Но самым важным творением Семпера стали не дома, а двухтомный труд «Стиль в промышленной и строительной архитектуре, или Практическая эстетика» (1860–1863). В этой работе он пытался вывести типологию здания, основываясь на терпеливом, «ботаническом» анализе функциональных элементов и социальном его использовании. Типология эта должна была охватывать все стили — от вигвама и карибской хижины до европейских зданий XIX века. Особое внимание Семпер обращал на то, как менялись эти постройки в зависимости от общественных нужд (здесь можно провести аналогию с изучением Дарвином формы клюва галапагосских зябликов, хотя не следует распространять эту аналогию слишком далеко: Семпер вовсе не был сторонником дарвиновской теории эволюции). Не делая попыток обобщить работу Семпера — это задача очень сложная, — можно сказать, что она основывалась на совершенно новом делении здания на сегменты. По мнению Семпера, таковых было четыре: очаг — огонь; платформа, на которой этот огонь горит; крыша, которая включает несущий каркас и поддерживающие ее колонны; и четвертый элемент — ограждение или стена, несущая или нет, которая должна отгораживать дом от окружающей среды.

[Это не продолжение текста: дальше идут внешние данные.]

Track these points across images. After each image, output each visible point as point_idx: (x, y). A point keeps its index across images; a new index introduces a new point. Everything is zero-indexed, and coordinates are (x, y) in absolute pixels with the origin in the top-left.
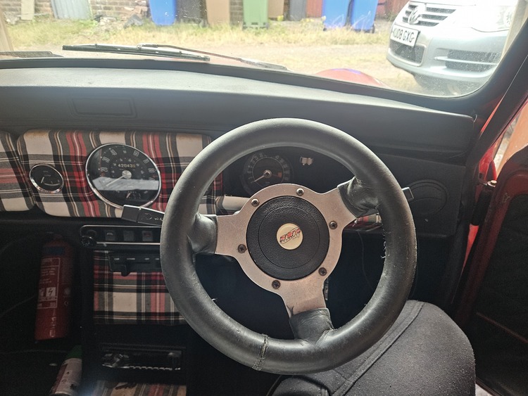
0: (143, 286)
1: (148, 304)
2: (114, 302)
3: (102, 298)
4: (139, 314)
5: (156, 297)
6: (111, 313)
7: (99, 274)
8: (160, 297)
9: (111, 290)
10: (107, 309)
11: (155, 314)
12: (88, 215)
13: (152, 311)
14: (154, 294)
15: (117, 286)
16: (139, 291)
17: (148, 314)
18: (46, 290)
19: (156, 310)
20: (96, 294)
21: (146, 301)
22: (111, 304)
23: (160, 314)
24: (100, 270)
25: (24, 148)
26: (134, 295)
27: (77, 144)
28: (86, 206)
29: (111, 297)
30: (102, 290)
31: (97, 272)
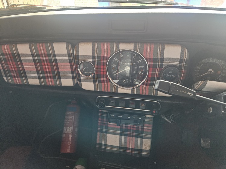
0: (123, 132)
1: (125, 142)
2: (107, 139)
3: (101, 136)
4: (120, 148)
5: (130, 139)
6: (105, 145)
7: (101, 123)
8: (132, 139)
9: (106, 132)
10: (103, 143)
11: (129, 149)
12: (103, 90)
13: (128, 147)
14: (129, 137)
15: (110, 130)
16: (121, 135)
17: (125, 148)
18: (67, 128)
19: (129, 146)
20: (99, 134)
21: (124, 141)
22: (106, 140)
23: (132, 149)
24: (101, 121)
25: (78, 51)
26: (118, 136)
27: (106, 50)
28: (103, 85)
29: (106, 136)
30: (102, 132)
31: (100, 122)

Было ли что-то радикально новое в таком подходе? Безусловно, да: восприятие Семпером крыши и колонн как единого целого, а стены — как экрана, который не обязательно должен нести нагрузку, чтобы считаться стеной; это начало размышлений о каркасных конструкциях модернистской архитектуры. И разумеется, несложно догадаться, что сказанное Семпером о фундаментальной природе очага было очень созвучно внутреннему голосу молодых каталонских архитекторов, воспитанных в атмосфере «отчего дома».
Рядом с Семпером Виолле-ле-Дюк и его каталонские последователи могли бы показаться безнадежно провинциальными. Виласека и Доменек представляли собой как бы одну из границ влияния Семпера, которое распространялось на запад до самой Калифорнии, где сказалось на работах Бернарда Мейбека, а также других преданных последователей, таких как Вальтер Гропиус, Отто Вагнер, Бруно Таут и Луис Салливан. Когда Виласека написал имена великих архитекторов прошлого на карнизе дома, который построил на Пласа Д’Уркинаона (1874–1877), он не включил туда никого из «возрожденцев» XIX века, зато включил Семпера, вместе с Иктином (строителем Парфенона), Микеланджело, Реном и Мансаром.

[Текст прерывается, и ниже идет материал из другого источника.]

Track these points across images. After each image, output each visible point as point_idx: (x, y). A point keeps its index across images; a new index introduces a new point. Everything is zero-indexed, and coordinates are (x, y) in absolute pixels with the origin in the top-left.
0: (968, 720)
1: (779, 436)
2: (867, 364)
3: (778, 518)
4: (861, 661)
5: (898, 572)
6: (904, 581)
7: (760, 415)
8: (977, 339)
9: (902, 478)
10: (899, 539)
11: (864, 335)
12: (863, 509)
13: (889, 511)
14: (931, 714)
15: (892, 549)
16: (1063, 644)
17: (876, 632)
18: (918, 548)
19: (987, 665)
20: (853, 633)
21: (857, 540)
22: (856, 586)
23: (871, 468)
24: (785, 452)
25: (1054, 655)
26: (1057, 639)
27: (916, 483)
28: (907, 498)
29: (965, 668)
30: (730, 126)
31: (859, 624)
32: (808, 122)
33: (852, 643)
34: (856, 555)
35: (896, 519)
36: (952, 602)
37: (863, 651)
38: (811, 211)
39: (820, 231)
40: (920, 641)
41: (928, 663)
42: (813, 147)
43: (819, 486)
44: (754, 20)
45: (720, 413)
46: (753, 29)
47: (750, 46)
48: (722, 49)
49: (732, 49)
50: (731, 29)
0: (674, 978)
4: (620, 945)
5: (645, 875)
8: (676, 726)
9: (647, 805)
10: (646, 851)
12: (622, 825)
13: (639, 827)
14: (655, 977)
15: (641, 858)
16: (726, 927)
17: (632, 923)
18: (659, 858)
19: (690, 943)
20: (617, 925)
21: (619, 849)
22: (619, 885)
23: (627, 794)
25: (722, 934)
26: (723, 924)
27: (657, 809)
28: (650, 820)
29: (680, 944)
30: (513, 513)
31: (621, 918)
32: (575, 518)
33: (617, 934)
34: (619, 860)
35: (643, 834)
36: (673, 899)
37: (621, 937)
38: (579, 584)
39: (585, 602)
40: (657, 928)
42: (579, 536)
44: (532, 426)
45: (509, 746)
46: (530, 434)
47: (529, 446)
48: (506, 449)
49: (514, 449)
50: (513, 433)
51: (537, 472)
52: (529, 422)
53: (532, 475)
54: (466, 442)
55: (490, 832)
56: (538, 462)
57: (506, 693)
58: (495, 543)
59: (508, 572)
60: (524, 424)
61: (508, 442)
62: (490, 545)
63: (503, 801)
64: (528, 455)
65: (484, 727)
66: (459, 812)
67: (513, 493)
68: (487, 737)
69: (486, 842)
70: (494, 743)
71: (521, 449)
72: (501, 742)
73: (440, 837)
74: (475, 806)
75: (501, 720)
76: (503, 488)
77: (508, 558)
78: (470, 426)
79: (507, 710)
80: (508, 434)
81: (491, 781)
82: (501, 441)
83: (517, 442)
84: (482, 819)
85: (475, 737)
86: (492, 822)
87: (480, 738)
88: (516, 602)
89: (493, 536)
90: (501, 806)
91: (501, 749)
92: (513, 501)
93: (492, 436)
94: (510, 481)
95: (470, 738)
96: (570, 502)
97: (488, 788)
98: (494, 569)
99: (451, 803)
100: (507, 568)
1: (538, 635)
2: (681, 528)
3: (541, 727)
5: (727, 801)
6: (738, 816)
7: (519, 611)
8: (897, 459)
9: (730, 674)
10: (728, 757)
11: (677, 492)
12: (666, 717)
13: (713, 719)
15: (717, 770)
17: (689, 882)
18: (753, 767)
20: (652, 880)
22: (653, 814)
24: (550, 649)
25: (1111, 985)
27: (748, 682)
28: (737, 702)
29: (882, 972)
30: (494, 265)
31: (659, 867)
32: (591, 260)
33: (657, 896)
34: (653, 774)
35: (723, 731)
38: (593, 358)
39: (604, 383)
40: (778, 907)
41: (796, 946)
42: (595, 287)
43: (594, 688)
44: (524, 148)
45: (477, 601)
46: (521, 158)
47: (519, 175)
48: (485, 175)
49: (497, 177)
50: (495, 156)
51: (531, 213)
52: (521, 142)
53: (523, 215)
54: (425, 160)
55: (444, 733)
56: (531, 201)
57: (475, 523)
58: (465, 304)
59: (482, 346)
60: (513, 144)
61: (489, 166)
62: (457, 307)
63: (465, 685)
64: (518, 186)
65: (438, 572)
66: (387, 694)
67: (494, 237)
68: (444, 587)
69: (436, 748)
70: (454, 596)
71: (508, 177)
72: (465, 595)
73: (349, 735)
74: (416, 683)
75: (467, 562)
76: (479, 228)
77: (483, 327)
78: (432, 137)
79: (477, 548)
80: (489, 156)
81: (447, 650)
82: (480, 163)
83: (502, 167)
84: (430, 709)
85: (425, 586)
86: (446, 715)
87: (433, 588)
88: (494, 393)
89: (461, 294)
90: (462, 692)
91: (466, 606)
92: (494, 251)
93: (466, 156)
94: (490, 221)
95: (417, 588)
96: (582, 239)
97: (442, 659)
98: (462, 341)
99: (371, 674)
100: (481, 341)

Свои взгляды. на возможные отношения между современностью и традицией Доменек-и-Монтанер сформулировал в манифесте «В поисках национальной архитектуры», опубликованном в 1878 году (ему было тридцать): «Любой разговор об архитектуре, — писал он, — неизбежно сводится к одной-единственной идее — идее современной национальной архитектуры. Можем ли мы сегодня иметь настоящую национальную архитектуру? Будем ли мы ее иметь в ближайшем будущем?» Он коротко рассматривал великие стили прошлого: «грандиозные космогонические идеи», выраженные в индуистских ступах и монументах деспотам на берегах Евфрата, теократический ордер в Египте, «республиканский» дух Акрополя, авторитаризм Рима и «фанатический, рыцарственно-чувственный гений» ислама. «Только общества без твердых четких идей, связывающих прошлое и настоящее, без веры в будущее — только такие общества не могут запечатлеть свою историю в памятниках» (он имел в виду Испанию 1878 года, но это могло бы относиться и к постмодернистской Америке столетие спустя). Сегодня мы накопили огромный запас художественных форм и образцов по всему миру, мы извлекли их из бесконечного прошлого. Но где тот миф, вокруг которого все это кристаллизуется? Доменек ищет его в прометеевском моменте новых технологий:
Эти огромные здания, которые индустриальный гений, одержимый своими грезами, воздвигает на один день, чтобы на следующее утро смести их с лица земли. По воле слабого человеческого существа, по мановению его руки электричество и химия могут сравнять с землей глыбы мрамора. Железо плавится в печи. Гнется, претерпевает прокатный стан, чтобы передать нам свою силу. Народы открывают свои сокровища художнику, чтобы он перенес идеальное в реальность. Все возвещает о пришествии новой эры в архитектуре.